Nouvelle-Calédonie / Politique - Article du 07.01.2005

  Chocolat : les importations taxées




De 120 à 175 francs le Mars ou le Snickers à la place de 100 francs : les prix des barres chocolatées importées risquent d’augmenter dans les semaines à venir.



De 120 à 175 francs le Mars ou le Snickers à la place de 100 francs : les prix des barres chocolatées importées risquent d’augmenter dans les semaines à venir. Le Congrès de la Nouvelle-Calédonie a en effet voté, en décembre, une taxe dissuasive de 1 500 francs par kilo sur les importations de tablettes et de barres fourrées. Une taxe que les grossistes,* même s’ils rognent un peu sur leurs marges, seront obligés de répercuter sur les prix à la consommation.

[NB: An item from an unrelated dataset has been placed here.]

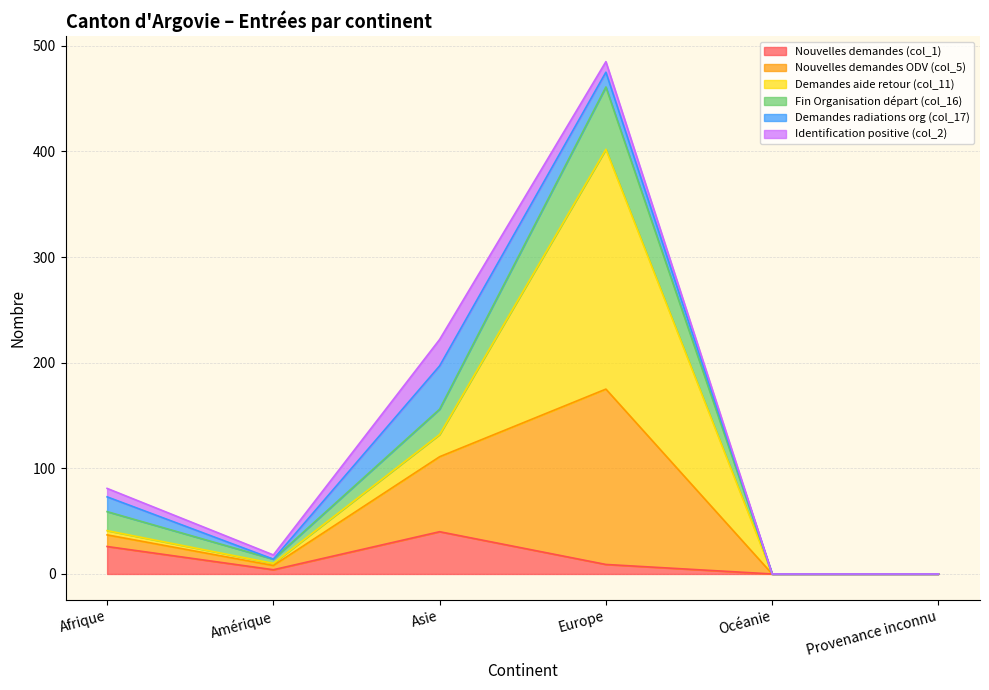

Does the chart display data point markers on the line(s)?

No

Et c’est justement le but rechercher par le gouvernement de la Nouvelle-Calédonie qui souhaite ainsi soutenir la production locale.
Autant de choix mais des prix différents
« Il existe sur le territoire des entreprises qui ont la capacité technique de fabriquer des barres de chocolat, mais qui ne parviennent pas à s’implanter en raison de la concurrence féroce des géants du secteur », explique Odile Boyer, responsable de la direction des affaires économiques. « Cette taxe devrait donc permettre de leur mettre le pied à l’étrier en diminuant les importations ou en créant un différentiel de prix entre les barres importées et les barres locales ». En clair : les Mars ne vont pas disparaître, ils seront seulement plus chers!
Maintenir des emplois
Pour l’Avenir ensemble, initiateur du projet, l’objectif est avant tout de maintenir des emplois. « La fabrication locale de chocolat représente une centaine de salariés », rappelle Philippe Michel, le président de la commission des finances et du budget au Congrès. « Et puis, un fabriquant recrute un salarié à chaque fois qu’il fait 11 millions de chiffre d’affaires contre un emploi pour 60 millions de chiffre d’affaires pour un importateur. » Biscochoc, le principal fabriquant local, se dit d’ailleurs prêt à relever le défi. « Ce soutien va nous permettre de créer 11 emplois », affirme Philippe Germain, le directeur général de l’entreprise.
Plus de licences
Mais les Calédoniens peu aisés seront-ils « condamnés » à manger des barres Biscochoc? Pas forcément. Certes, le chocolatier local va étoffer sa propre gamme de produits avec des barres à la noix de coco, au caramel et aux éclats de noisettes mais il va aussi compléter la gamme Cadburry, qu’il fabrique sous licence. Biscochoc espère également pouvoir produire localement d’autres marques internationales. « Si les géants du secteur ont plus de difficultés à accéder au marché calédonien, nous aurons plus de facilité à négocier de nouvelles licences », explique Philippe Germain. Et Nestlé, l’autre fabricant local, risque bien de lui emboîter le pas en produisant sur place les barres KitKat, Crunch ou Milo. Au Congrès, seul le Rassemblement a voté contre l’instauration de cette taxe. Selon lui, elle sera en effet supportée par le consommateur.
(*) Nous avons contacté à plusieurs reprises mais en vain le syndicat des importateurs pour avoir sa réaction sur ce dossier.
REPERES
Le retour du Nutella... Bonne nouvelle pour les gourmands, le Nutella va faire son retour dans les rayons calédoniens. Le Congrès a en effet décidé de lever l’interdiction d’importation qui fermait les portes du territoire à la célèbre pâte à tartiner. Mais ce retour ne sera pas fracassant. Seules six tonnes de Nutella pourront être importées chaque année. A titre de comparaison, Biscochoc a vendu 50 tonnes de pâte à tartiner l’an dernier. Une fois le stock de six tonnes écoulé, seuls les voyageurs auront le droit de ramener du Nutella sur le territoire. Mais attention, pas question d’en remplir vos valises. Seulement deux kilos par passager sont autorisés!
...Et des rochers Les rochers au chocolat sont de nouveau les bienvenus sur le Territoire. Comme pour le Nutella, l’interdiction d’importation a aussi été levée par le Congrès de la Nouvelle-Calédonie. Mais attention, des quotas ont aussi été mis en place.